Friday 11 March 2011

How the inventor of the pill changed the world for women

Among certain people – Catholics, moralists, social conservatives – the urge to make Carl Djerassi regret his invention seems to be overpowering. He brought us the pill. The more you think about it, the more crucial it has been to the world as we now know it. We used to talk about it as the facilitator of promiscuity, the chemical agent behind sexual liberation. That's just the warm-up act. The rest is monumental: women taking on professional identities, waiting longer to become mothers, ageing populations, smaller families – every stamp of the household of the developed world can be traced back to this discovery. Furthermore, every new direction of the fertility industry – which, after the postponement of death, is the major focus of medical enquiry – can be attributed to this breakthrough. No one would be researching egg storage or ICSI (fertilising an egg with a single implanted sperm) or IVF if it weren't for this discovery.

"For the last 50 years, the leitmotif was contraception. The present 50 years, it's conception," says Djerassi, 88, as though it's the simplest leap in the world, which in a sense it is. Medicine follows the money – once people knew how not to conceive, the issue became how to conceive. It wasn't just ageing parity – women waiting until their mid-30s to have a child – that forced the change. The smaller, deliberated families of the developed world, post-pill, lent cultural credence to the idea of a child as a right and a necessity.

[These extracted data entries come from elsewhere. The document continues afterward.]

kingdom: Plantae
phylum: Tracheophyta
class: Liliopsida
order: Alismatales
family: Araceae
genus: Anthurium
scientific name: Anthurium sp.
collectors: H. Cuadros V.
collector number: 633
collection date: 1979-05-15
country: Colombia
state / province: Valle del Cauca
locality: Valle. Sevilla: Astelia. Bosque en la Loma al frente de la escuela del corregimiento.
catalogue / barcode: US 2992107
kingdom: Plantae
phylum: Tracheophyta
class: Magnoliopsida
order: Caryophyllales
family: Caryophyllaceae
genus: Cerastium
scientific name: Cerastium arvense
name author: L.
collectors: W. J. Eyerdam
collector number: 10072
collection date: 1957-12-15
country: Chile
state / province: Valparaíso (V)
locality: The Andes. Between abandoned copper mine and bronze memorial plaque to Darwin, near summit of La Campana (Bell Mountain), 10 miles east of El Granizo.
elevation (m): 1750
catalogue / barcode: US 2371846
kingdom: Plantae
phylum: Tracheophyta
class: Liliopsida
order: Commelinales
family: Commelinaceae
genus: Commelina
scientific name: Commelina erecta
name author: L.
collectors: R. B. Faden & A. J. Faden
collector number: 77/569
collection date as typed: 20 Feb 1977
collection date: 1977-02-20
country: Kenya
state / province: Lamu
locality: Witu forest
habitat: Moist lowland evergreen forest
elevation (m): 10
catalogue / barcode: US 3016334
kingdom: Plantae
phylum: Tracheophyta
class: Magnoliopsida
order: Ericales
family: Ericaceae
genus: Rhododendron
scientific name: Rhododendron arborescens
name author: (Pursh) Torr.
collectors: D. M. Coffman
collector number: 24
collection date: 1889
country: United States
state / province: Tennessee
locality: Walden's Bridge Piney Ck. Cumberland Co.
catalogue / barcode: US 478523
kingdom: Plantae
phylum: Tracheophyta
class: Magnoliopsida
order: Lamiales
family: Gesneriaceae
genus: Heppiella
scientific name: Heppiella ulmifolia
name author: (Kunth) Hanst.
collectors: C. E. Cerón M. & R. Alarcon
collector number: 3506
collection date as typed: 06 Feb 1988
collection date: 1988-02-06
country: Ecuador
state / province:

But besides the technology, it is also a conceptual leap larger than the fall of communism, larger than the advances in communication that we hold so vital. Women were hitherto enslaved by biology; and suddenly we weren't. To be in the presence of Djerassi, emeritus professor of chemistry at Stanford University, is so momentous that I fancy at one point I've gone a bit deaf in one ear.

And yet precisely because the world has changed so much, hinged on one discovery, what you want to know is: has he any regrets? Knowing how much can be attributed to his work, at 26 years old, 60 years ago, is there nothing he would change? "To me, the greatest disadvantage is what it has done in the 80s, 90s, perhaps not so much recently: modern, intelligent men won't take responsibility, wouldn't even use condoms. They shrugged and said: 'All women are now on the pill, I don't need to bother.' This has become another woman's burden."

How burdensome is it, though? He wonders, would women believe a man, if he said he'd taken the pill? That's a moot point, since this hassle has now ossified into a fact of life. "Of the 20 largest pharmaceutical companies in the world, not one is working on male contraception. They wouldn't touch it with a 10ft pole. The first question a man would ask is: would it affect my potency? There have been clinical trials – it has no effect on potency. The second question is erection. The third one is prostate cancer. There would be questions we would not be able to answer. Medicine is mainly geared towards geriatric concerns, Alzheimer's, cancer, anti-inflammatories, and people there are not concerned about side effects. No cancer patient has ever sued for vomiting during chemotherapy or losing their hair. But if you lost your hair because of your oral contraceptive, male or female, I can assure you that there would be lawsuits."

This is where we are (literally, not culturally): Austria-born Djerassi has a flat in London. It's beautiful: the corridors and landings could hold a diplomatic reception. The flat itself is laden with art (he is the largest private collector of Paul Klee in the world – those are at his San Francisco estate). The bookshelves are full of Frankfurt School Marxists and science giants. He is a theoretically impossible person: entirely erudite, and nevertheless still concerned about whether or not people can have sex without negative consequence.

"How many acts of sexual intercourse would you guess occur every 24 hours?" he asks. "I often do this with my students, and they say a billion. I say: 'No, no, no, you're dreaming. There are six billion people. Well, you need two for sexual intercourse, so there are only three billion. And some of them are five years old, so they're out.' So then they say a million. Well, now you're underestimating, because you're sitting here and you're not having sex. It's actually 100m, every 24 hours. And they produce about a million conceptions, about half of which are unexpected. Of the 500,000, half of them are unwanted. As a result, every 24 hours, 150,000 abortions occur; of these, over 50,000 are illegal." He doesn't labour the point; rather, leaves a moment for it to sink in, how much squalor and danger still surrounds unwanted pregnancy, even so long after its means of prevention should be universal.

Naturally, though, there are countries such as the UK and the US that have moved on, where the pressing issue is conception. He is droll on the subject of egg freezing and casts himself as a 20-year-old woman: "So, I am a young woman, I collect my eggs – I haven't the foggiest idea yet whether I want children, I have not yet met the man with whom I would like to have children, I do not know yet whether I want to be a single mother, I have not made up my mind yet but I have it in the bank. Men could do this, but men don't do this unless they have testicular cancer, because we produce sperm all the time."

Ultimately, while he admits to some slight reservation about sex selection, he is clear, in his creative writing (taken up over the past 20 years), in his lectures, in everything he does: sex and reproduction have been severed. This is the future – you freeze your material, then get yourself sterilised. It looks a little bald written down. But when you think about it, you want to stand up and cheer.